La escalada que nadie sabe cómo parar
Las alarmas sonaron en Bahrein. Arabia Saudí derribó drones. Y sobre el oeste de Teherán, las cámaras captaron destellos y columnas de humo este sábado al amanecer. Israel dijo que había comenzado una “amplia oleada” de ataques. Irán respondió lanzando misiles.
Pero esto es solo el preludio, según advierten desde Washington. Un funcionario estadounidense habla de que se avecina “el mayor bombardeo” hasta ahora. Una campaña que, prometen, será la más intensa de este conflicto que ya cumple una semana.
“La ‘mayor campaña de bombardeos’ de la guerra aún estaba por venir”, dijo el secretario del Tesoro de EE.UU., Scott Bessent, en televisión.
Mientras los misiles vuelan, las declaraciones desde Washington añaden leña al fuego. Donald Trump publicó en sus redes: “¡No habrá acuerdo con Irán excepto rendición incondicional!”. Y fue más allá: dijo que Estados Unidos debería participar en la elección del sucesor del ayatolá Jamenei, fallecido en los primeros ataques.
La respuesta iraní no se hizo esperar. Su embajador en la ONU, Amir Saeid Iravani, fue contundente:
“Irán no acepta y nunca permitirá que ninguna potencia extranjera interfiera en sus asuntos internos”.
El mapa se ensancha, la economía tiembla
Lo que empezó como un intercambio entre dos países ya salpica a toda la región. Las sirenas sonaron en Bahrein por un ataque iraní. Arabia Saudí reportó haber destruido drones dirigidos a su yacimiento petrolero de Shaybah y derribado un misil hacia una base aérea con tropas estadounidenses.
Y ahí está el dato que hace temblar los mercados globales: el ministro de Energía de Qatar advirtió al Financial Times que la guerra podría “derribar las economías del mundo”. Pronostica un cierre masivo de las exportaciones energéticas del Golfo que podría llevar el petróleo a 150 dólares el barril.
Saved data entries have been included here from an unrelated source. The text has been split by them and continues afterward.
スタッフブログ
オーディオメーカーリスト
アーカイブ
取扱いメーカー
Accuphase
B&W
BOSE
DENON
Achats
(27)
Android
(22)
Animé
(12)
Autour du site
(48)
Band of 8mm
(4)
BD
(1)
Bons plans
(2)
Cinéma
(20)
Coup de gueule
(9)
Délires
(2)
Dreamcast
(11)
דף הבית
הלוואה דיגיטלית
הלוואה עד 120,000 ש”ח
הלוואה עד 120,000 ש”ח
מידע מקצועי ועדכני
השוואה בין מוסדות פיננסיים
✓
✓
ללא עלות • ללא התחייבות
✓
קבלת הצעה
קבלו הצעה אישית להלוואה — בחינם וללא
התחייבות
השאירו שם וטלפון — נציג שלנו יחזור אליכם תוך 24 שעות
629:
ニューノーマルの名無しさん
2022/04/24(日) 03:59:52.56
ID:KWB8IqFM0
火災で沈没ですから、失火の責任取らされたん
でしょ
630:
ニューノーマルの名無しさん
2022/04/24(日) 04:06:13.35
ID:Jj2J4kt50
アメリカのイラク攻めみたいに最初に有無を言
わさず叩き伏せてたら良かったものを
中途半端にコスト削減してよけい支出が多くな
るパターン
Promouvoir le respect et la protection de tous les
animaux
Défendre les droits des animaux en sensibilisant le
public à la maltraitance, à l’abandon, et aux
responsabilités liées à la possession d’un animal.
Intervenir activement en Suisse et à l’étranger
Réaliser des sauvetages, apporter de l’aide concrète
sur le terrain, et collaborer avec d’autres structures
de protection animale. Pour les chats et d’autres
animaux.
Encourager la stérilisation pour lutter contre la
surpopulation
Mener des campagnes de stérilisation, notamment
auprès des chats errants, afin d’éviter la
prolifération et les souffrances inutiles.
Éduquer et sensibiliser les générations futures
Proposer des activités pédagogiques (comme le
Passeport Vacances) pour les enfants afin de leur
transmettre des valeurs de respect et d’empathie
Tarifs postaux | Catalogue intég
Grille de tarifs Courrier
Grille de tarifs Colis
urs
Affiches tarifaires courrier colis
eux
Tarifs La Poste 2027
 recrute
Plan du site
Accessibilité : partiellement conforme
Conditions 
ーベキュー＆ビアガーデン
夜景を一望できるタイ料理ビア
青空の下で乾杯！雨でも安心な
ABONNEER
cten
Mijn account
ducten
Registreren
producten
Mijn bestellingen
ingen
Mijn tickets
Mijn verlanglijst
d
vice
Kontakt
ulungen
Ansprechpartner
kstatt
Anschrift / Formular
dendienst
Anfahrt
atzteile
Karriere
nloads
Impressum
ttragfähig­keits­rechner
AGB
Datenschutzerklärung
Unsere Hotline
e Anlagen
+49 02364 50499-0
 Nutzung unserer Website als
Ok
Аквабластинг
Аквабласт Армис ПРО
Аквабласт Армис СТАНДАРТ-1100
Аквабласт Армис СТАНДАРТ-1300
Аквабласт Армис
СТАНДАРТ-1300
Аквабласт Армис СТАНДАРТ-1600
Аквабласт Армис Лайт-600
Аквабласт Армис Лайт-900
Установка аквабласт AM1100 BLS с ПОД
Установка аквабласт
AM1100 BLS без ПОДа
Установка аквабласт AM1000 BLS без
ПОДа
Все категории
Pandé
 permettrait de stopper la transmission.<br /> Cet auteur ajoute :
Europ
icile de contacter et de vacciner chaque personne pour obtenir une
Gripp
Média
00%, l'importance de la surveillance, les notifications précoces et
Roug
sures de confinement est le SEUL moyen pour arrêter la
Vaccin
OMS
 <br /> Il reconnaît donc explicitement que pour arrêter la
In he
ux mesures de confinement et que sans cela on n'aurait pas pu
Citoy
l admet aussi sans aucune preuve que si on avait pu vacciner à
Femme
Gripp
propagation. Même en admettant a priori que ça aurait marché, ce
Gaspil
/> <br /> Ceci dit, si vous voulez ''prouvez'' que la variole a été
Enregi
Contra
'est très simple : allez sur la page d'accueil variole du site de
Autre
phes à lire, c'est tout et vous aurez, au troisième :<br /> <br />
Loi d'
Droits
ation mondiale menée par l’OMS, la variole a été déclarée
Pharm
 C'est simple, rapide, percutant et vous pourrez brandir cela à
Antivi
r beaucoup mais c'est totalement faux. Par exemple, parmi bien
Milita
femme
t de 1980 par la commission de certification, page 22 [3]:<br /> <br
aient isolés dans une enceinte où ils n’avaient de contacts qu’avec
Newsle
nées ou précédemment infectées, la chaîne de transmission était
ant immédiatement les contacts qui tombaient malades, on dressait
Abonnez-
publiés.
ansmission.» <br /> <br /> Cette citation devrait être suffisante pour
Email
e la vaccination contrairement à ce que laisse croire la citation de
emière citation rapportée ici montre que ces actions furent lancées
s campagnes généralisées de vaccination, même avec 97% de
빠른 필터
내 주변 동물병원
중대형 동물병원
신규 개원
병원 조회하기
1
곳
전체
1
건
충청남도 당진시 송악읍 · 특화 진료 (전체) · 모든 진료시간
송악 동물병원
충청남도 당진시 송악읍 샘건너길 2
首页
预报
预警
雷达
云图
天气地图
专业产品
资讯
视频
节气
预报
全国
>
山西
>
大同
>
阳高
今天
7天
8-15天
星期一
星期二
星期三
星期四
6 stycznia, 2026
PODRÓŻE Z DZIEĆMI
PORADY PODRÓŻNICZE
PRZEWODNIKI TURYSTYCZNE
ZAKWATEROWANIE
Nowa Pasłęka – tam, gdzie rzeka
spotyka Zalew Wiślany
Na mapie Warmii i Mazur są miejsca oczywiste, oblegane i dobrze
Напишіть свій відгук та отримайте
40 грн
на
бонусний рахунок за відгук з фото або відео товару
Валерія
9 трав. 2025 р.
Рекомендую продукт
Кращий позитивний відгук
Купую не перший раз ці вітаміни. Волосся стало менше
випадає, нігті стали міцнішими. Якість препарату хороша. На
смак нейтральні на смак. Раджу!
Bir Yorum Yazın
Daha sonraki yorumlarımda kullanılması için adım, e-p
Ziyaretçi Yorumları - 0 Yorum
Este viernes, el crudo estadounidense superó los 90 dólares por primera vez en más de dos años.
En Líbano, la situación es dramática. El Ministerio de Salud reporta 217 muertos y 798 heridos por ataques israelíes desde el lunes. Las carreteras de Beirut se colapsaron con gente intentando huir mientras el humo cubría los distritos del sur.
Jihan Shehadeh, una desplazada entre miles, lo resumía con crudeza:
“¿Qué podemos hacer? Rezamos aquí bajo el árbol. Durante la noche dormimos en el coche porque no hay lugar donde quedarse”.
Los muertos cuentan otra historia
Las cifras oficiales hablan de al menos 1.230 fallecidos en Irán, más de 200 en Líbano y alrededor de una docena en Israel. Seis militares estadounidenses han perdido la vida.
Pero hay una tragedia que duele especialmente: la explosión en una escuela en Minab, al sureste de Teherán, el pasado 28 de febrero. Medios estatales iraníes dicen que murieron más de 165 personas, la mayoría niños. Nueva información con imágenes satelitales y análisis expertos apunta a que probablemente fue causada por ataques aéreos estadounidenses.
Mientras tanto, aparece un nuevo actor entre bambalinas: Rusia. Dos funcionarios al tanto de inteligencia estadounidense dicen que Moscú le ha proporcionado a Irán información que podría ayudar a Teherán a atacar buques y aeronaves estadounidenses en la región. Es el primer indicio claro de que Putin intenta meter su cuchara en este conflicto.
El presidente iraní, Masoud Pezeshkian, escribió vagamente sobre “esfuerzos de mediación” iniciados por “algunos países”. Pero con Trump exigiendo rendición incondicional e Israel preparando su mayor ofensiva, hoy por hoy, la mesa de negociación parece un espejismo lejano.